- AIM OF THE EXERCISE: Continue the notice on patients' rights over their protected health information, picking up right after its last sentence and keeping the same style.

You have the right to request that the practice communicates with you through
alternative means or at an alternative location. The practice will make every effort to comply with reasonable
requests. However, the practice
may condition its compliance by asking you for information regarding the
procurement of payment or specific information regarding an alternative address
or other method of contact. You are not required to provide an explanation for
your request. Requests should be made in
writing to the practice’s Privacy Officer.
The
right to request an amendment of your protected health information. During the time that the practice holds your
protected health information, you may request an amendment of your information
in a designated record set. The practice may deny your request in some instances. However, should the practice deny your request for amendment, you have the right to file a statement of
disagreement with the practice. In
turn, the practice may develop a rebuttal
to your statement. If it does so, the
practice will provide you with a copy of the rebuttal. Requests
for amendment must be submitted in writing to the practice’s Privacy
Officer. Your written request must supply a reason to support the requested
amendments.

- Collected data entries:
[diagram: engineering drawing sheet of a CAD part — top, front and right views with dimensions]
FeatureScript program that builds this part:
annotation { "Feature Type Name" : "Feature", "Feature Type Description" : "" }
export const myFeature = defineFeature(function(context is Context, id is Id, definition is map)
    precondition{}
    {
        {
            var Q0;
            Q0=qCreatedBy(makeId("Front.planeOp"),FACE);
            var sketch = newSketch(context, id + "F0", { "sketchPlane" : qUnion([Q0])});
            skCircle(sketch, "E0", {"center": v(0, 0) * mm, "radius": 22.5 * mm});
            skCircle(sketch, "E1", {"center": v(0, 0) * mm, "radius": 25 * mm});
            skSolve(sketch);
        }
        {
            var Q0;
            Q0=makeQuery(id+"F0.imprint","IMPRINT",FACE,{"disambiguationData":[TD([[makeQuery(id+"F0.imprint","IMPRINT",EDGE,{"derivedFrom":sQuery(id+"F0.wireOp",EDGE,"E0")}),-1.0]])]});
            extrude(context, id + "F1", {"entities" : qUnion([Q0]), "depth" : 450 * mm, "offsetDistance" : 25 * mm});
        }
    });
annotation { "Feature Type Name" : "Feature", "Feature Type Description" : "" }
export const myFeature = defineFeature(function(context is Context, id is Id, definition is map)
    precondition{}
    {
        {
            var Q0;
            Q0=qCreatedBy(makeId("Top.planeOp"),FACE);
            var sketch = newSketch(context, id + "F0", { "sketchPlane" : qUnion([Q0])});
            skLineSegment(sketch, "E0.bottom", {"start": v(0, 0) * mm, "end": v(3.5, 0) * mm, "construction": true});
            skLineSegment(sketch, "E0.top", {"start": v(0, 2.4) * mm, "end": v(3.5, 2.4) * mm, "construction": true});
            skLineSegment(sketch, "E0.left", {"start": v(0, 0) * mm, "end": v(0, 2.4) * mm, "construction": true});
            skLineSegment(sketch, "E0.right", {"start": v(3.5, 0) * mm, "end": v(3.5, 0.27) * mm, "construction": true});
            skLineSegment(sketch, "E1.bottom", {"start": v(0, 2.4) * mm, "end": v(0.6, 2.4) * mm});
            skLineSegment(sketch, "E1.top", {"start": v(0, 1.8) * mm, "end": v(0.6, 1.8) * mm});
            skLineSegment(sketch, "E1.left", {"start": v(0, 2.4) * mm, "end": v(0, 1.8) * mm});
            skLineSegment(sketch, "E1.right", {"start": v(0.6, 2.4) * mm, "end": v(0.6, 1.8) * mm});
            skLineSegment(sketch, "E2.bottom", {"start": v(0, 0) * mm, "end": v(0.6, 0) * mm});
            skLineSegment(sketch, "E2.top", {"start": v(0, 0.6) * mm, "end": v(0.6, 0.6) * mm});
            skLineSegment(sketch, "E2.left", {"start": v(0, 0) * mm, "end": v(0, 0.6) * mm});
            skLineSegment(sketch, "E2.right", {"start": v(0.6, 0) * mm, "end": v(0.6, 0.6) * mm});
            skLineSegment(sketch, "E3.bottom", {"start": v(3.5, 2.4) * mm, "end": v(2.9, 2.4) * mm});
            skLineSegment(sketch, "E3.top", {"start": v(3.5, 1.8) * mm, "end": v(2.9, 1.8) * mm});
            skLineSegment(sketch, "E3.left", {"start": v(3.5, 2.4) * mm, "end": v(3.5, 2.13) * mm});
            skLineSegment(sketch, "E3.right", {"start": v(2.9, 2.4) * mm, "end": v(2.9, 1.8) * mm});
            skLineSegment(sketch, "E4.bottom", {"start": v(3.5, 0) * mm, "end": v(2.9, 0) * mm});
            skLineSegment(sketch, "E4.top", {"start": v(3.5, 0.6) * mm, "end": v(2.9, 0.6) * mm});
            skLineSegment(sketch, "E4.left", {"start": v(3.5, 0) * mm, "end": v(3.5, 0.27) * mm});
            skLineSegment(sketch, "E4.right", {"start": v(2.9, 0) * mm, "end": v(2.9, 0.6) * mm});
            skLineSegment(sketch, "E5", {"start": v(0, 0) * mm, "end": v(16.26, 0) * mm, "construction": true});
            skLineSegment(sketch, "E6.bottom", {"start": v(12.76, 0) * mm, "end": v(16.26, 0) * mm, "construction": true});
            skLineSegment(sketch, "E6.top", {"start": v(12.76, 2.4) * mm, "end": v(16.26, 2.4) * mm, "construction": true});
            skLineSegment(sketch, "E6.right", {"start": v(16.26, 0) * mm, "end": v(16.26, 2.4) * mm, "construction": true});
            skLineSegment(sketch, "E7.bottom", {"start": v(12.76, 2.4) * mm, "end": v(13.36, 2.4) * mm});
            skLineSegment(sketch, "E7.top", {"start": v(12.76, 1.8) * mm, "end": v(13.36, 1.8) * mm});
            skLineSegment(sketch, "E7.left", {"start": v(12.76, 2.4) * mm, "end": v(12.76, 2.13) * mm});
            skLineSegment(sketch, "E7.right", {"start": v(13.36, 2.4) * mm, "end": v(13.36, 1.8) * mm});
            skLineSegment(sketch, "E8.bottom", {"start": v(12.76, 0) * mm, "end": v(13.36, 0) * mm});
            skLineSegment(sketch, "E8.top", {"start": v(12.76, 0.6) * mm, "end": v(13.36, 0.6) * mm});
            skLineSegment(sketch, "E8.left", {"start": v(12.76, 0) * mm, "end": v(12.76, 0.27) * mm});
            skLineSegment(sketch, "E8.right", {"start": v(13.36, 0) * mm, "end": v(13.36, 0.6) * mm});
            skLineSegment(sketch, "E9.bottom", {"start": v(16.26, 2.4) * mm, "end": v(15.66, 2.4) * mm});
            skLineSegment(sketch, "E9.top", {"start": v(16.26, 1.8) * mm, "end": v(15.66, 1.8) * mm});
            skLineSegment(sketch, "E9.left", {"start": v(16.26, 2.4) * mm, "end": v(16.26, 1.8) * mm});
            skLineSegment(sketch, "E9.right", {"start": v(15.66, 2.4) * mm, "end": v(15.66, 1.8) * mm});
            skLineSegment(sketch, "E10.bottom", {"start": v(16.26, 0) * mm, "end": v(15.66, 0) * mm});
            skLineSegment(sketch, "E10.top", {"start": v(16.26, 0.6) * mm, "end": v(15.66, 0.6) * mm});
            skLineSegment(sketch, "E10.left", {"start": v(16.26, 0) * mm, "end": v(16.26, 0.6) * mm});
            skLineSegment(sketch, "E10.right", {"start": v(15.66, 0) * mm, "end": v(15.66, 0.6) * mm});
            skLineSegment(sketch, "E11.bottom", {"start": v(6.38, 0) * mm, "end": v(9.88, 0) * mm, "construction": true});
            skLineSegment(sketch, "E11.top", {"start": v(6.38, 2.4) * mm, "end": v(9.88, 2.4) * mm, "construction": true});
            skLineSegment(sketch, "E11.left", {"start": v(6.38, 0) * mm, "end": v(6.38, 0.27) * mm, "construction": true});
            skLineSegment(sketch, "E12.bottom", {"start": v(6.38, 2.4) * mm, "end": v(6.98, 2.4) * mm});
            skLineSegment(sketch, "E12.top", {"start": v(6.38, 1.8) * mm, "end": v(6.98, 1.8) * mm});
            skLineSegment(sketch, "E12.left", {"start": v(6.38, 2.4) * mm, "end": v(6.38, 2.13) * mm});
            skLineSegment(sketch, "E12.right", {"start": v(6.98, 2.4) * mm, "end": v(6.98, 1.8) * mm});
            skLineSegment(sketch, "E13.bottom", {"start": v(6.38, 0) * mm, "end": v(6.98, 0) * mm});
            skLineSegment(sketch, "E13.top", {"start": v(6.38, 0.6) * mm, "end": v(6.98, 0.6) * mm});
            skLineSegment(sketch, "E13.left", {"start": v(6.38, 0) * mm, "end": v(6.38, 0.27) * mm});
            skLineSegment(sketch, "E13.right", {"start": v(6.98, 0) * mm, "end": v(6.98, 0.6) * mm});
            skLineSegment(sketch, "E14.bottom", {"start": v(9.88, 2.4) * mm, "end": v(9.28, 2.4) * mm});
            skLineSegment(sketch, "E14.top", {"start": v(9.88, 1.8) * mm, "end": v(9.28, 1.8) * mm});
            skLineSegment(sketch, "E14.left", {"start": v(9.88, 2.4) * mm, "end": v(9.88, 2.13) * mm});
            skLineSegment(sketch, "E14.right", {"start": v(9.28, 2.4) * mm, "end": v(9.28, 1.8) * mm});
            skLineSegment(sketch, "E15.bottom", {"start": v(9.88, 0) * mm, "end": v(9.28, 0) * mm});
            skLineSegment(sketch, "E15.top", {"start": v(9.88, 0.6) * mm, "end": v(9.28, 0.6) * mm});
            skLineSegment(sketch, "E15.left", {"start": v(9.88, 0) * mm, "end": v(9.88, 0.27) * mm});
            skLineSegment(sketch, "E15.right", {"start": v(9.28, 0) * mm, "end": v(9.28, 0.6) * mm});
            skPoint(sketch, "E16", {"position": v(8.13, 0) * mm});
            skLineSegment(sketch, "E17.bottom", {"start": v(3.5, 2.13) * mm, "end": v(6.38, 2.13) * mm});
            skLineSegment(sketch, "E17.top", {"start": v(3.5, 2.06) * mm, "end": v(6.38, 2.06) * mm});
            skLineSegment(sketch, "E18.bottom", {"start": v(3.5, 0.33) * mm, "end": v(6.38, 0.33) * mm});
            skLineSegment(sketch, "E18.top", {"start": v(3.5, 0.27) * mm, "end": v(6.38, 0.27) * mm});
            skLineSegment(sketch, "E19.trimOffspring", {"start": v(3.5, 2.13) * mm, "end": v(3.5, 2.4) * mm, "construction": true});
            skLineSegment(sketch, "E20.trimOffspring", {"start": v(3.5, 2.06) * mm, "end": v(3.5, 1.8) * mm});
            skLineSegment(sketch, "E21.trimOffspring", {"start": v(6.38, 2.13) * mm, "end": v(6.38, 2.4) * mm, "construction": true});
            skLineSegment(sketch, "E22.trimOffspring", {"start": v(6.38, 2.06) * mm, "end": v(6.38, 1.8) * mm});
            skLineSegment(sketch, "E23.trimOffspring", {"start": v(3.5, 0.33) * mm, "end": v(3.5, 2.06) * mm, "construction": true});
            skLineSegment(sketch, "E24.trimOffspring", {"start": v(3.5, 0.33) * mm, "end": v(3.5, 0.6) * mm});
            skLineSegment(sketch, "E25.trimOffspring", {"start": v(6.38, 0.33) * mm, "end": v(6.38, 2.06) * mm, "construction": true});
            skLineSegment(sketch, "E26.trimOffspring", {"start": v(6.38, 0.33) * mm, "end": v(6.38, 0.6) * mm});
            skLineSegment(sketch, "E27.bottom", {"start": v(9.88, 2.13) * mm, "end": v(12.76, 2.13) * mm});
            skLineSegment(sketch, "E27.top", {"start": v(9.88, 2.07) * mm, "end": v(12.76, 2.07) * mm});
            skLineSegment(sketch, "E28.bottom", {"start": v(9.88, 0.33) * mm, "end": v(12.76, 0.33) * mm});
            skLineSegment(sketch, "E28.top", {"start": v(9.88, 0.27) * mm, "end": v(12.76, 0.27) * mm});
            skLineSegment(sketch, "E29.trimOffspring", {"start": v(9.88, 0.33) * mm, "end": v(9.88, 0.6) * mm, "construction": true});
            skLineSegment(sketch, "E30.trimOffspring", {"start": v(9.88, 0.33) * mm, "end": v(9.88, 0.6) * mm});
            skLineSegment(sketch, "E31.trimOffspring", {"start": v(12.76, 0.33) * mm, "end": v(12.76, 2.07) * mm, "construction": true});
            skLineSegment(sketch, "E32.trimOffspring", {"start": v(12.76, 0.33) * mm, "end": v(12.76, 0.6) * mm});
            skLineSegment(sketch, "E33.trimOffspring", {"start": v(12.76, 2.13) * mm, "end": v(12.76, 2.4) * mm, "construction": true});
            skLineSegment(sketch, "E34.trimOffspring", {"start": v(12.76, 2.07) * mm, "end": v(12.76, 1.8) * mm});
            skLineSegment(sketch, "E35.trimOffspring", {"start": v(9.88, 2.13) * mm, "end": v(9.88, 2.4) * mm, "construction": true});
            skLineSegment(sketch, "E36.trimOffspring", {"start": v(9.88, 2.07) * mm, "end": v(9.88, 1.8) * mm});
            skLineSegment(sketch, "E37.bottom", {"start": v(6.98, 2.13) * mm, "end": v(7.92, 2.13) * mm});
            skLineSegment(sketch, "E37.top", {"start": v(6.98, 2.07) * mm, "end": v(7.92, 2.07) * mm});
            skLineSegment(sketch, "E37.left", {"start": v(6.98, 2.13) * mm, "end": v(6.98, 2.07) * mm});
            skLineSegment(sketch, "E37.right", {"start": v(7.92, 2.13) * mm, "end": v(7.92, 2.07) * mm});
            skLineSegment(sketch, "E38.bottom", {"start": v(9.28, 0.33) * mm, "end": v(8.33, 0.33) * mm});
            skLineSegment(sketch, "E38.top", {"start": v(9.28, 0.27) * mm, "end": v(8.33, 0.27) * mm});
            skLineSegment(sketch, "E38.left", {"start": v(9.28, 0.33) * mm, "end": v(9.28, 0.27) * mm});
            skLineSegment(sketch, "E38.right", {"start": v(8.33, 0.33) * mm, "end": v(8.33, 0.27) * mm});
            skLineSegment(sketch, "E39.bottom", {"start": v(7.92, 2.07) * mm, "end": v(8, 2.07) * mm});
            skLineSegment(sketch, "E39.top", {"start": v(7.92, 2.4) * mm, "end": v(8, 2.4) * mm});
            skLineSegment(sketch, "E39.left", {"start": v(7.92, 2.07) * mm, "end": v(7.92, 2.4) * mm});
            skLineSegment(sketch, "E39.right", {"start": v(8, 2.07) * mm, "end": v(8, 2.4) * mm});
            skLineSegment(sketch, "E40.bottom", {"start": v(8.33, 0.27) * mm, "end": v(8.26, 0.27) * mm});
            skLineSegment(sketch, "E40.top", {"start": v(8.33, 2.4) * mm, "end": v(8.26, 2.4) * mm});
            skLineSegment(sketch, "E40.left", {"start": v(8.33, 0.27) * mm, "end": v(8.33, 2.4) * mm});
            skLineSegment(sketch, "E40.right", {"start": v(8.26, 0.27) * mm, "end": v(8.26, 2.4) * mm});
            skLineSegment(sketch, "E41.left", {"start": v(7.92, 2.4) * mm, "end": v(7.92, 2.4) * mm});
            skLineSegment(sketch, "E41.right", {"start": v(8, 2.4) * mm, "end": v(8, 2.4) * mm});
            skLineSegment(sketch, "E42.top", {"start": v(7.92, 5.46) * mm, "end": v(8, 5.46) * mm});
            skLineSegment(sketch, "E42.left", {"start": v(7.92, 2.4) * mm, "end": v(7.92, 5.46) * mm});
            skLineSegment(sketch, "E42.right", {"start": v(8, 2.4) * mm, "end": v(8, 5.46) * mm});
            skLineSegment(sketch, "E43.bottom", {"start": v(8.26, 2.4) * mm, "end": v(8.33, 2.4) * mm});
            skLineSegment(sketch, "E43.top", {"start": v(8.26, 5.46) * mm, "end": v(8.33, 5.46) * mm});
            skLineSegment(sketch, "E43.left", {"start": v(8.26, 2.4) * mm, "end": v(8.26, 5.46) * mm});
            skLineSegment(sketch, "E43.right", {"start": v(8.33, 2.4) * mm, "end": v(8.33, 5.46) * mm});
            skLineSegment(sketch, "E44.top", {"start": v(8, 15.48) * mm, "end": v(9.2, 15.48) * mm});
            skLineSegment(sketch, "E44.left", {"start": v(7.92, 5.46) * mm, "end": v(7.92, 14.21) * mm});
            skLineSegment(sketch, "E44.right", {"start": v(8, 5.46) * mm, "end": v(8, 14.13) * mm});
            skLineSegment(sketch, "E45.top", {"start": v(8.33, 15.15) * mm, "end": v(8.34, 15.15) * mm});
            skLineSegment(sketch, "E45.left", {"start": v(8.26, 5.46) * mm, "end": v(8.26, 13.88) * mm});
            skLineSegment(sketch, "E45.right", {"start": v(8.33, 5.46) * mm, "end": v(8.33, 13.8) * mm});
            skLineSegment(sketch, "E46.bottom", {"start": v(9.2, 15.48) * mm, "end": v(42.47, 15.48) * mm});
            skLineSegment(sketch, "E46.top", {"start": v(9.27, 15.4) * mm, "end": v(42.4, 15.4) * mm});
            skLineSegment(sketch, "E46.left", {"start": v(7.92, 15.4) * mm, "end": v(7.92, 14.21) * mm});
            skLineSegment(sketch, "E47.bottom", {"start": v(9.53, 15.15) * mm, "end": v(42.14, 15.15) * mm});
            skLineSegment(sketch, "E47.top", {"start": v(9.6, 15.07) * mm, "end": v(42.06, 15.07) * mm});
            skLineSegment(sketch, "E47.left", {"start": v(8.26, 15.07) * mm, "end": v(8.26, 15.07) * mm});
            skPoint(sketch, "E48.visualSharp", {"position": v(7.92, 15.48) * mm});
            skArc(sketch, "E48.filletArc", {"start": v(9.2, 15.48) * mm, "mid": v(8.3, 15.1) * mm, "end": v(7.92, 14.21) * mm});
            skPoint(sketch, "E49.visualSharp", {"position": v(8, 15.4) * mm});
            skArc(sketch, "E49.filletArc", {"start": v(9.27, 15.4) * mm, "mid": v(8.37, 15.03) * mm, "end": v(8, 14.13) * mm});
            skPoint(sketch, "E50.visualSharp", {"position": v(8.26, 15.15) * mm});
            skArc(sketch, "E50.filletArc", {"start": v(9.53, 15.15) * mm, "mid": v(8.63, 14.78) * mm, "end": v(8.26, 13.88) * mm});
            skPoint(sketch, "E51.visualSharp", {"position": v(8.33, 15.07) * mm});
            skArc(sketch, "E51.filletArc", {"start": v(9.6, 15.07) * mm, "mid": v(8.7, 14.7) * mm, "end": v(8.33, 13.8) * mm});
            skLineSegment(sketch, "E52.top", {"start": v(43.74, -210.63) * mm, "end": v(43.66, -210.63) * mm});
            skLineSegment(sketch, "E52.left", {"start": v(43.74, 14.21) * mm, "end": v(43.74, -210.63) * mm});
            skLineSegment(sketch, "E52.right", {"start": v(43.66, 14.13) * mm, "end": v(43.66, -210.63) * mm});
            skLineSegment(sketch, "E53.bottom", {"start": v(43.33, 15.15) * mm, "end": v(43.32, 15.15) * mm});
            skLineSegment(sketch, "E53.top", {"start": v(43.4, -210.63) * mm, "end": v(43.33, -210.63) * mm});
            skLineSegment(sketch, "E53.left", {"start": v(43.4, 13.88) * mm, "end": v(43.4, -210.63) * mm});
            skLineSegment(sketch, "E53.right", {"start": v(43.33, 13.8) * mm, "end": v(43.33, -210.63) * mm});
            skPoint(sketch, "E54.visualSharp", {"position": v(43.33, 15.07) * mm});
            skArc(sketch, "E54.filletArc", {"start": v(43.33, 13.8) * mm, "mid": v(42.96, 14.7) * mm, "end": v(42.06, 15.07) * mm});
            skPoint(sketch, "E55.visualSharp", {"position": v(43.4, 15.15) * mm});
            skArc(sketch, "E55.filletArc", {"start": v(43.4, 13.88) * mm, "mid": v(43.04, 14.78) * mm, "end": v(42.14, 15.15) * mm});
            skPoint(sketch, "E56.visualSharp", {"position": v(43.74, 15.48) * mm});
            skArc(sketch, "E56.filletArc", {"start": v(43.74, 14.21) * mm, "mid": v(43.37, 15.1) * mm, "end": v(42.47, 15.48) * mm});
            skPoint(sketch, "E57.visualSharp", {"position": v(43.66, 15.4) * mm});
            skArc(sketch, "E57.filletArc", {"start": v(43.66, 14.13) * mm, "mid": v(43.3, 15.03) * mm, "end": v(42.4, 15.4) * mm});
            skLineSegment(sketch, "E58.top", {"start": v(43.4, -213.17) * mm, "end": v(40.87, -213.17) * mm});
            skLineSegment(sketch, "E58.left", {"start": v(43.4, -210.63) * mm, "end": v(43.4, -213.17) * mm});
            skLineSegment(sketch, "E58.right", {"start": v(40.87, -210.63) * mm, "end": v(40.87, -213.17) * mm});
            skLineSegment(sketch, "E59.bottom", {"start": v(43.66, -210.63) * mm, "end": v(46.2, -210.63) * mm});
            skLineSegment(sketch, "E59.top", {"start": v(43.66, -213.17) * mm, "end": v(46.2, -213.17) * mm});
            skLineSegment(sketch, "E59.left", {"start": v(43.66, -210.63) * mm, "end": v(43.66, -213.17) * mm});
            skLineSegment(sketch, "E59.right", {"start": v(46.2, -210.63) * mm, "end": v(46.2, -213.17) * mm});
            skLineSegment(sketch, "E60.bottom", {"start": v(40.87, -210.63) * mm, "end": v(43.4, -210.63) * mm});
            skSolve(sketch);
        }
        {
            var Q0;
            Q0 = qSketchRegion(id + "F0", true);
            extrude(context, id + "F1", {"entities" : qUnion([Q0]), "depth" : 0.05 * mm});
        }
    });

- TASK RESULT:
The right to request
an accounting of certain disclosures.
You have the right to request an accounting of the practice’s disclosures of your
protected health information made for
purposes other than treatment, payment or health care operations as described in this Notice. The practice is not required to account for disclosures (1) which you
requested, (2) which you authorized by signing
an authorization form, (3) for a facility directory, (4) to friends or family members involved in your care, and (5) certain
other disclosures the practice is permitted to make without your authorization. The request for an accounting must be made
in writing to our Privacy Officer and
should state the time period for which you wish the accounting to include up to
a six-year period. The practice is not required to provide an
accounting for disclosures that take place prior to April 14, 2003. The
practice will not charge you for the first accounting you request of any
12-month period. Subsequent accountings may require a fee based on the practice’s
reasonable costs for compliance of the request.
The right to obtain a paper copy
of this Notice. The practice will provide a separate paper copy of this Notice upon request even if you
have already been given a copy of it or have agreed to review it
electronically.
VI. The Practice’s Duties
The practice is required to ensure the privacy of your
health information and to provide you with
this Notice of your rights and the practice’s duties and procedures regarding
your privacy. The practice must abide by the terms of this Notice, as may be
amended periodically. The practice
reserves the right to change the
terms of this Notice and to make the new Notice provisions effective for all protected
health information that the practice collects and maintains. If the practice alters its Notice, the
practice will provide a copy of the revised Notice through regular mail or in-person contact.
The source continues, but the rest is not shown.